Omit all pictures and give the records below again exactly as written.

Listed entries Block Start

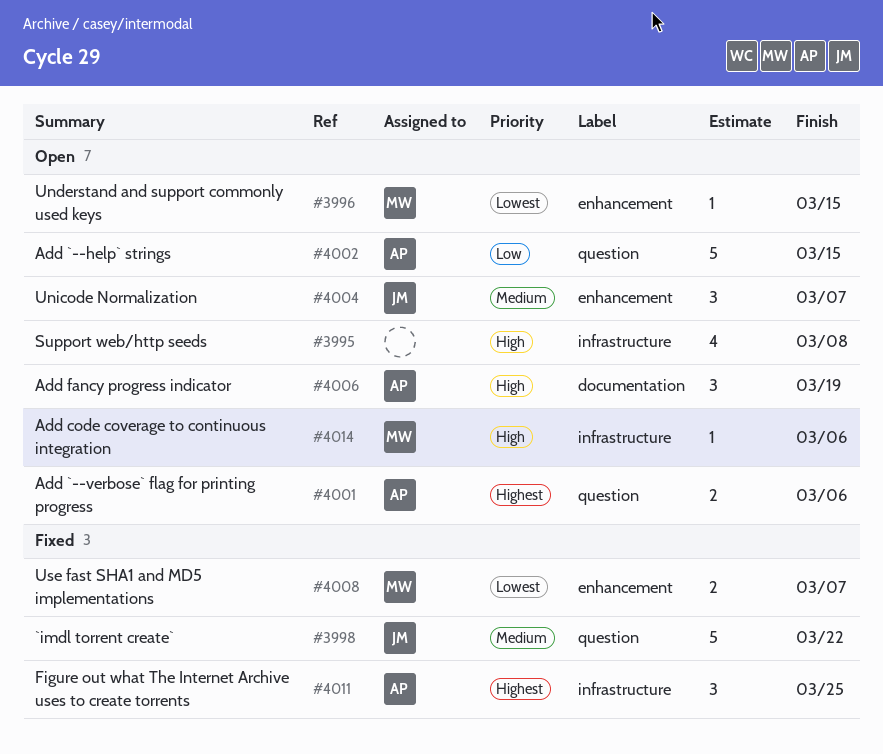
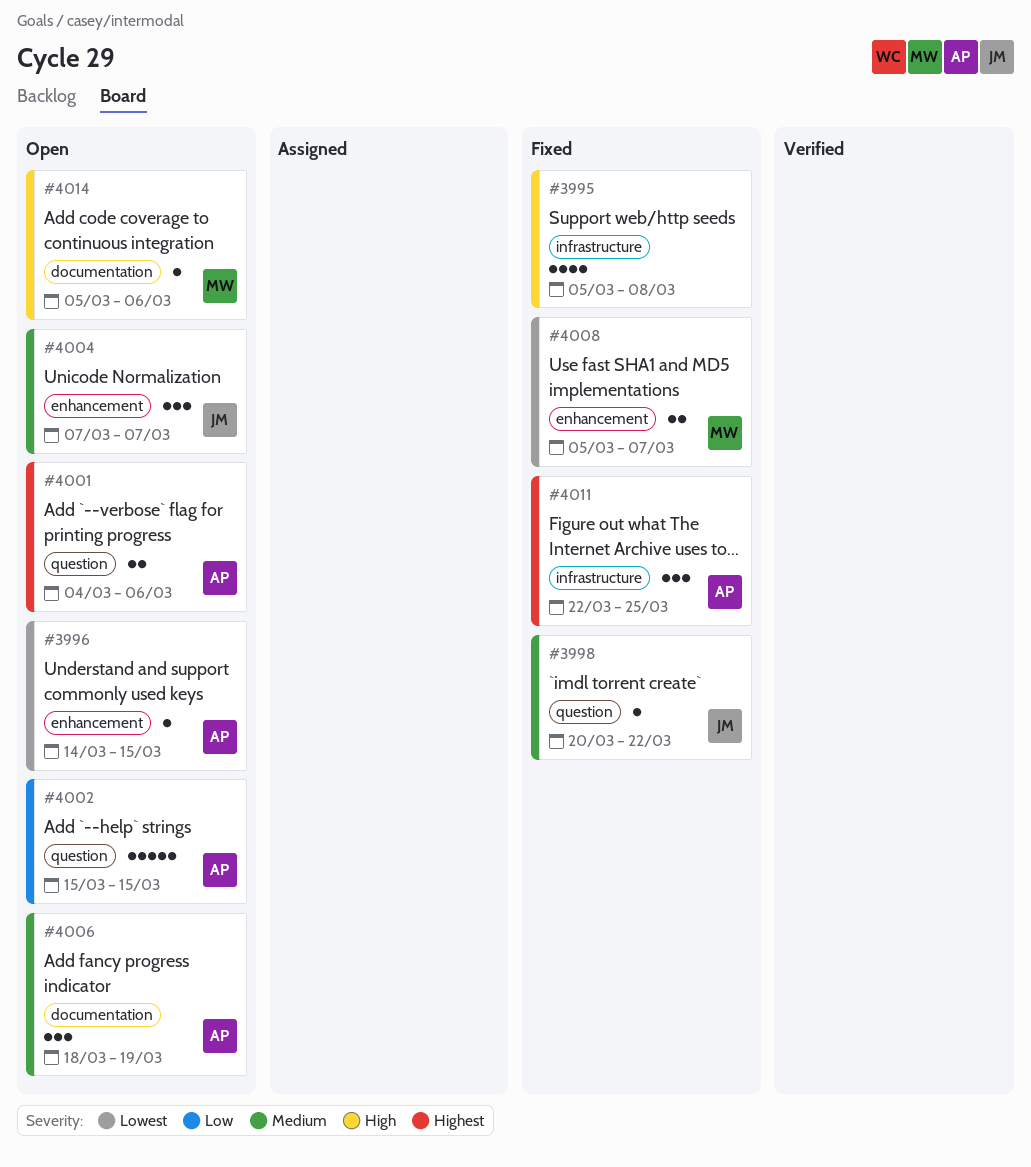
#3995, status: Open -> Fixed
#3996, owner: MW -> AP
#3998, estimate: 5 -> 1
#4006, priority: High -> Medium
#4014, label: infrastructure -> documentation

Listed entries Block End

Written solution:
#3995, status: Open -> Fixed
#3996, owner: MW -> AP
#3998, estimate: 5 -> 1
#4006, priority: High -> Medium
#4014, label: infrastructure -> documentation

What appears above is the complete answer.